En esta era digital hay municipios que administran ciudades y otros que administran redes sociales.

Y después están aquellos que parecen haber descubierto una categoría superadora: el municipio virtual, ese maravilloso lugar donde las calles están impecables, los servicios funcionan, el intendente está siempre presente y todo marcha tan maravillosamente que uno solo tiene que mirar una pantalla para comprobarlo.

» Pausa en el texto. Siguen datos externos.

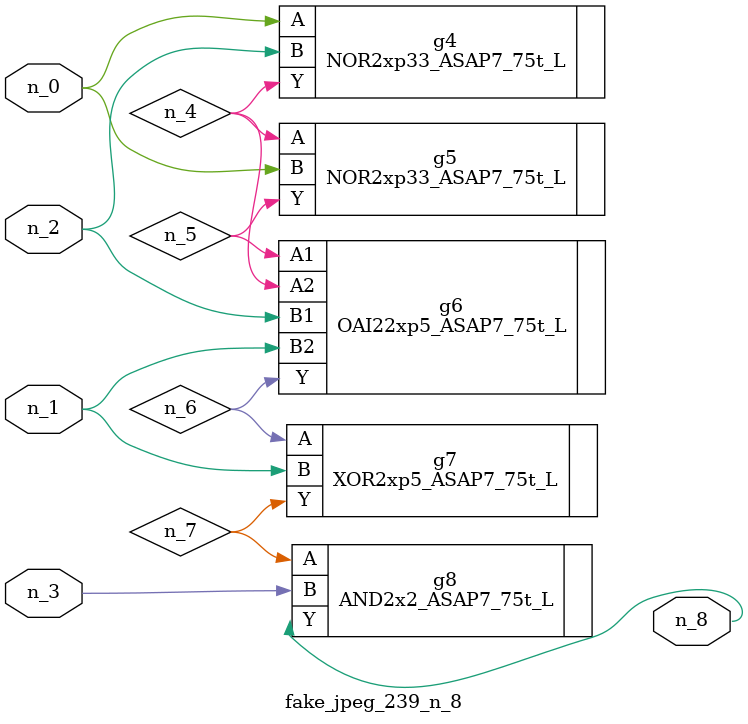
<source format=v>
module fake_jpeg_239_n_8 (n_0, n_3, n_2, n_1, n_8);

input n_0;
input n_3;
input n_2;
input n_1;

output n_8;

wire n_4;
wire n_6;
wire n_5;
wire n_7;

NOR2xp33_ASAP7_75t_L g4 ( 
.A(n_0),
.B(n_2),
.Y(n_4)
);

NOR2xp33_ASAP7_75t_L g5 ( 
.A(n_4),
.B(n_0),
.Y(n_5)
);

OAI22xp5_ASAP7_75t_L g6 ( 
.A1(n_5),
.A2(n_4),
.B1(n_2),
.B2(n_1),
.Y(n_6)
);

XOR2xp5_ASAP7_75t_L g7 ( 
.A(n_6),
.B(n_1),
.Y(n_7)
);

AND2x2_ASAP7_75t_L g8 ( 
.A(n_7),
.B(n_3),
.Y(n_8)
);


endmodule
</source>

Porque, según las últimas denuncias formuladas públicamente por una concejal de Tartagal, existiría una suerte de “arsenal audiovisual” preparado para sostener la presencia del jefe comunal mientras este se encuentra ausente. Filmaciones, spots y publicaciones previamente elaboradas permitirían mantener la actividad en las redes como si el funcionario estuviera allí, trabajando denodadamente.

Una verdadera maravilla de la tecnología.

Ya no sería necesario que el intendente esté en la ciudad: alcanza con que esté en Instagram.

El secretario de Obras Públicas podría ser reemplazado por una animación en 3D con casco amarillo, mientras el secretario de Hacienda podría aparecer virtualmente firmando balances.

Para las inauguraciones bastaría con un holograma del intendente cortando cintas, mientras una voz en off anuncia: “Esta gestión sigue transformando la ciudad”. Todo muy moderno, excepto que el único inconveniente es que la realidad todavía no funciona con inteligencia artificial. Y ahí empiezan los problemas.

Porque mientras las redes pueden mostrar una ciudad prolija y un gobierno omnipresente, los vecinos siguen necesitando algo bastante más antiguo y menos sofisticado: agua, transporte, servicios, respuestas y funcionarios que atiendan los problemas cuando aparecen.